→ Textauszug:
'''

Ordnen und Erschliessen


Wolfgang Mährle und Marcus Stumpf: Evaluation des Arbeitsbereichs Erschliessung im Staatsarchiv Zürich

Der Archivar. Mitteilungsblatt für deutsches Archivwesen, 55 (2002), Heft 3 (Juli), S. 247 - 249

Im Rahmen der WOV (Wirkungsorientierte Führung der Verwaltung) wurde im Staatsarchiv Zürich die Qualität von und das Vorgehen bei der Erschliessungsarbeit durch ein Projektteam aus der Archivschule Marburg unter die Lupe genommen. Diese Archivfunktion ist nicht nur kostenintensiv, sie ist auch kundenorientiert.

Die Ergebnisse der Studie ruhen auf einer Benutzerbefragung, auf Interviews und auf einer doppelten Analyse. Die Tektonik des Archivbestands wurde mittels einer vertikalen Überprüfung untersucht sowie die Qualität der Findbücher mittels einer horizontalen Analyse angeschaut. Die Mischung von Pertinenz- und Provenienzprinzip und unterschiedliche Verzeichnungsmethoden erschweren die objektive Zugänglichkeit der Bestände.

'''

→ Entnommenes Material:
'''

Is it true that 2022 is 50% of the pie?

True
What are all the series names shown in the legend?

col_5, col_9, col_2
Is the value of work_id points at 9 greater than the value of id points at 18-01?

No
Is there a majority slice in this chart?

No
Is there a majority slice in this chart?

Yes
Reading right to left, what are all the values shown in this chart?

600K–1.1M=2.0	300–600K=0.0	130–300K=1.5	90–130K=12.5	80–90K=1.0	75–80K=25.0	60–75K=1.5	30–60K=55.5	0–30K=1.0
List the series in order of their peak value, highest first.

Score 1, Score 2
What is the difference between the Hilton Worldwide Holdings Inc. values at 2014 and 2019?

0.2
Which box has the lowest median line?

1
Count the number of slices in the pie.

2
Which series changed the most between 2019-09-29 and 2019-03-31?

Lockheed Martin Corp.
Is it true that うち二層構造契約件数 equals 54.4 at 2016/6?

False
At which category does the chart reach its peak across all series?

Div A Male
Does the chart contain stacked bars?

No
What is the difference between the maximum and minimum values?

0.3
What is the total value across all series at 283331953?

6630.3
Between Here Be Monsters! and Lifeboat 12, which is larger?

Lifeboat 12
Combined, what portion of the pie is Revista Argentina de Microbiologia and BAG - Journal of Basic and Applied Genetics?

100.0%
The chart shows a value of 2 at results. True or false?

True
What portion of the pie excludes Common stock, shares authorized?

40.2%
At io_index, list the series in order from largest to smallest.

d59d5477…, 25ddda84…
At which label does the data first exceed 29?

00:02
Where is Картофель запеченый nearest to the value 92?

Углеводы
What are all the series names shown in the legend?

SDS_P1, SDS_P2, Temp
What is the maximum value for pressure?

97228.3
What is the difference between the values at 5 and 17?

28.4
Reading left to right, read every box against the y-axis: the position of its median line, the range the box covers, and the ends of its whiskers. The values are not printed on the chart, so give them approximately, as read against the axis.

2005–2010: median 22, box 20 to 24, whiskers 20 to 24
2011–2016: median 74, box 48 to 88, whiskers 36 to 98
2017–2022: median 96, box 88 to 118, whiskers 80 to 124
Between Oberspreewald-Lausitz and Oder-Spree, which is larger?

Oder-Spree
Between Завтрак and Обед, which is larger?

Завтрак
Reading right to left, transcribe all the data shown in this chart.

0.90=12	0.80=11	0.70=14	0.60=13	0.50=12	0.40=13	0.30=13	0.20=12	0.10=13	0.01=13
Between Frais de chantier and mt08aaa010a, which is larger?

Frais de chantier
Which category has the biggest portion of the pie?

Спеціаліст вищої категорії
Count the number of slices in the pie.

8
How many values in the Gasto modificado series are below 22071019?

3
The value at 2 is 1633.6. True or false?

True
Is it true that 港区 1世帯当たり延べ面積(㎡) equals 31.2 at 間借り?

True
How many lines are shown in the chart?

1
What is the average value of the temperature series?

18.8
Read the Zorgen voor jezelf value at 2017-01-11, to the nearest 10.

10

'''

→ Ihre Aufgaben:
• 1. Fassen Sie den Absatz des Textauszugs, der mit „Die Ergebnisse der Studie“ beginnt, als Stichpunktliste zusammen.
• 2. Übernehmen Sie aus dem Textauszug wörtlich alles von „Im Rahmen der“ bis hinab zu „ist auch kundenorientiert.“.
Für die Bearbeitung wird das Material nicht benötigt.

→ Bearbeitete Aufgaben:
• 1.
- Grundlagen der Studie: Benutzerbefragung, Interviews und eine doppelte Analyse
- Vertikale Überprüfung: Tektonik des Archivbestands
- Horizontale Analyse: Qualität der Findbücher
- Befund: Die Mischung von Pertinenz- und Provenienzprinzip sowie unterschiedliche Verzeichnungsmethoden erschweren die objektive Zugänglichkeit der Bestände.

• 2.
Im Rahmen der WOV (Wirkungsorientierte Führung der Verwaltung) wurde im Staatsarchiv Zürich die Qualität von und das Vorgehen bei der Erschliessungsarbeit durch ein Projektteam aus der Archivschule Marburg unter die Lupe genommen. Diese Archivfunktion ist nicht nur kostenintensiv, sie ist auch kundenorientiert.